After way too much thinking, Mike decided where we would have our voucher lunch. I call it a voucher lunch because every morning Mike scours the internet for deals and discounts (our buffet lunch was 50 percent off) and snaps them up. Then he realizes that he’s bought too many vouchers and they’re about to expire. Then he schedules a series of voucher lunches, which makes him feel guilty about overeating so he resolves to go on a diet just as he’s starting the series of lunches. Yes, there is nothing so relaxing that an overthinker can’t turn it into a source of stress.
Read Walk and Eat.
True to the concept of Walk and Eat, I walked to the venue in the blazing sunshine. See I didn’t know where Berjaya Hotel is so I googled it. In the map the hotel appeared to be after A Venue if you’re coming from Gil Puyat. Turns out that it’s before A Venue so I had to backtrack along Makati Avenue at 12 noon.
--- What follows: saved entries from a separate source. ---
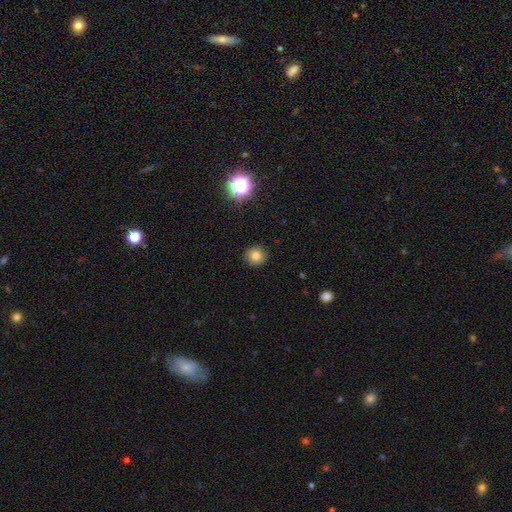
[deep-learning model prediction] This appears to be a smooth galaxy with no disk features (76%) that is round (92%). Merging: none (91%).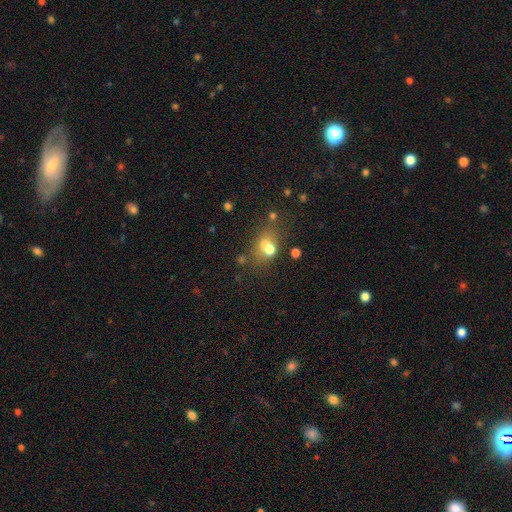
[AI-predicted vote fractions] Smooth or featured?
  - smooth: 51% *
  - star or artifact: 30%
  - featured or disk: 19%
How rounded?
  - round: 52% *
  - in between: 45%
  - cigar-shaped: 3%
Merging?
  - none: 53% *
  - merger: 25%
  - minor disturbance: 13%
  - major disturbance: 9%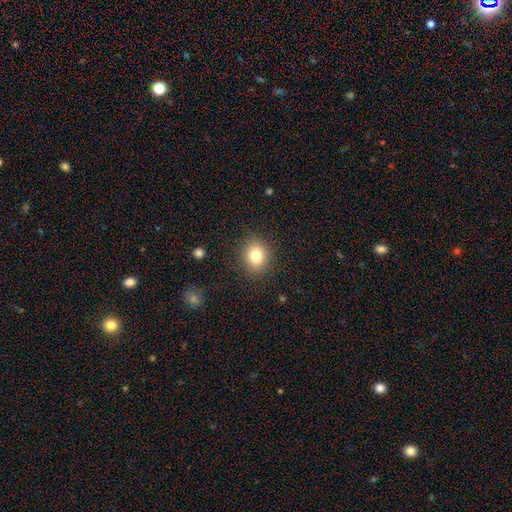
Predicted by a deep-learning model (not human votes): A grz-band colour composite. It shows a smooth galaxy with no disk features (79%) that is round (68%). Merging: none (86%).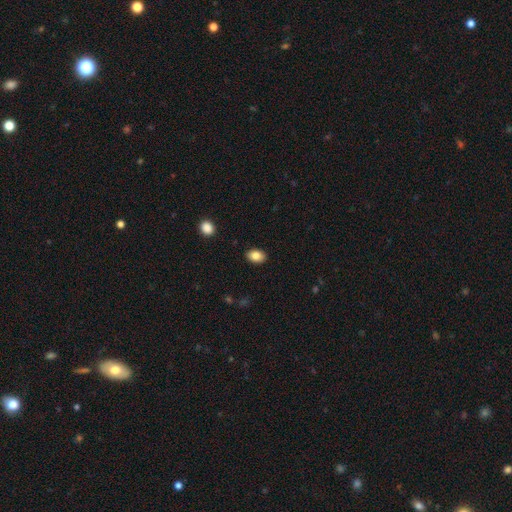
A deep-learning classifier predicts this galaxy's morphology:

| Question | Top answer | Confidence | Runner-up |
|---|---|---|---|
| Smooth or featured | smooth | 85% | star or artifact (8%) |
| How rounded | in between | 84% | round (15%) |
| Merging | none | 89% | minor disturbance (8%) |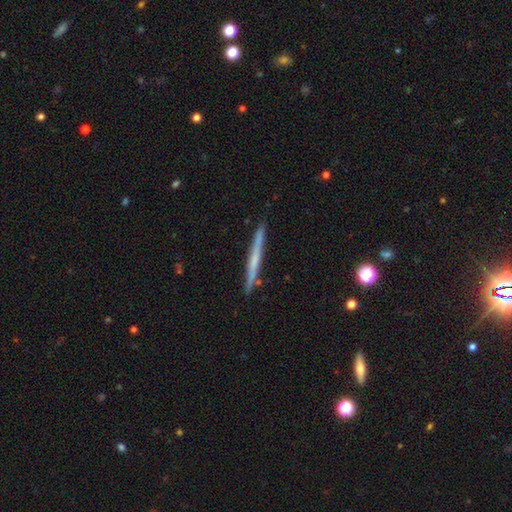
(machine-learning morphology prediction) smooth_or_featured: featured or disk (p=0.55) [alt: smooth p=0.37]
disk_edge_on: yes (p=0.97) [alt: no p=0.03]
edge_on_bulge: none (p=0.65) [alt: rounded p=0.29]
merging: none (p=0.89) [alt: minor disturbance p=0.08]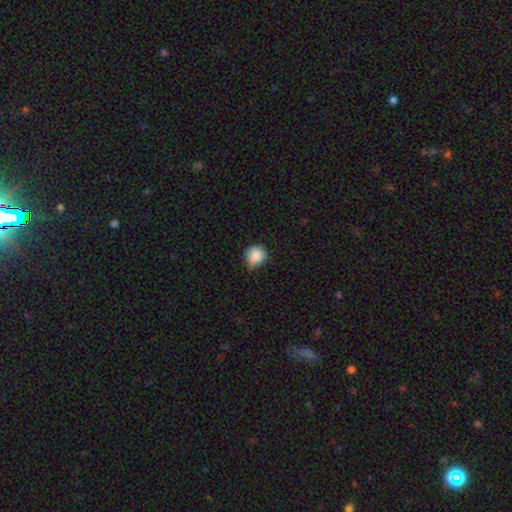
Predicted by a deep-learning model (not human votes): Morphology: type=smooth (87%); roundness=round (84%); merging=none (61%).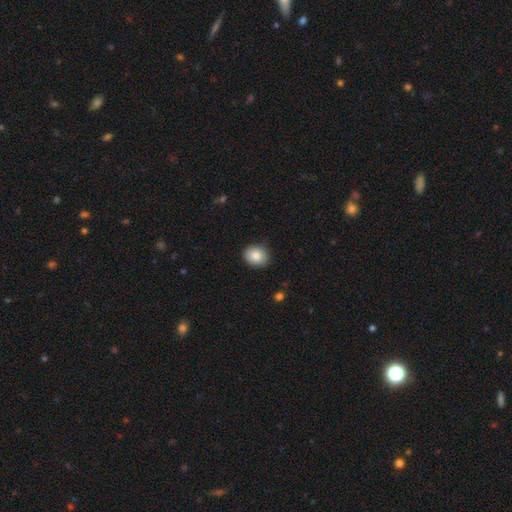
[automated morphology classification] smooth 84%, star or artifact 8%, featured or disk 7%. Down the decision tree: how rounded — round (64%); merging — none (87%).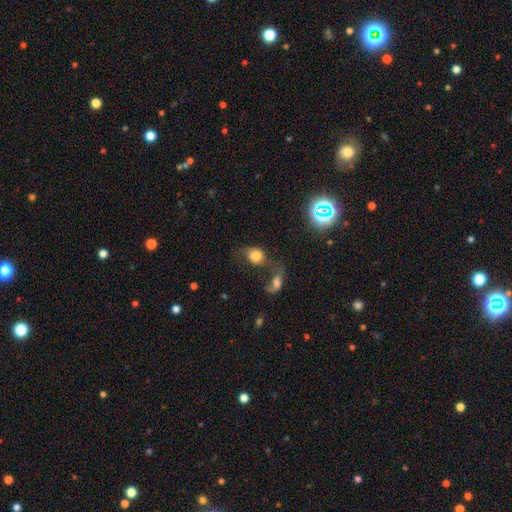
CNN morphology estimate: A smooth galaxy with no disk features (70%) that is round (53%). Merging: merger (35%).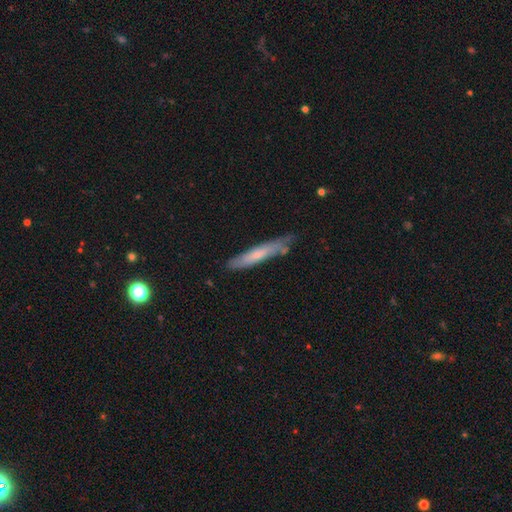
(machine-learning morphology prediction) Smooth or featured? Predicted: smooth (p=0.55). How rounded? Predicted: cigar-shaped (p=0.93). Merging? Predicted: none (p=0.74).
After our lunch we wanted a good coffee so we went to that Paris cafe something Delice up the street. We think it is an odd place to have a Parisian-type cafe but the French don’t seem to think so because the diners we see there are all French. I wonder if French cafes are profitable in Manila. There’s also Alexandre, which opened in Megasmall. Delifrance was a Jollibee company but it didn’t do well so they sold it to another group, which changed the name to Cafe France. The name is kind of blah—wouldn’t Ooh La La be more enticing, or as my friend suggested, Ooh La Lafang?
It’s not clear in the picture but I was wearing my earrings made from empty tubes of super glue (“rugby”). I love those earrings, they’re a conversation piece. On the way to the cafe I noticed a group of beggars (taong grasa) huddled on the steps of the bank next door. When I left one of them approached me. I don’t give money to beggars—they work for a syndicate, it is not paranoia—I give them whatever food I have on me and I didn’t have any. Without thinking I handed her some change. The beggar, who must’ve been 14 or 15, looked at my earrings and said, in a concerned voice, “Ate, bakit ganyan ang hikaw mo?!” (Why are your earrings like that?!)
Hah! My accessories have been critiqued by a vagrant! Sadyang mapanlait talaga ang mga Pinoy, ano? It cuts across socio-economic classes. I wanted to say “Kasi hinithit ko na yung rugby” but what if she asked for some? (No! I overthought my riposte!)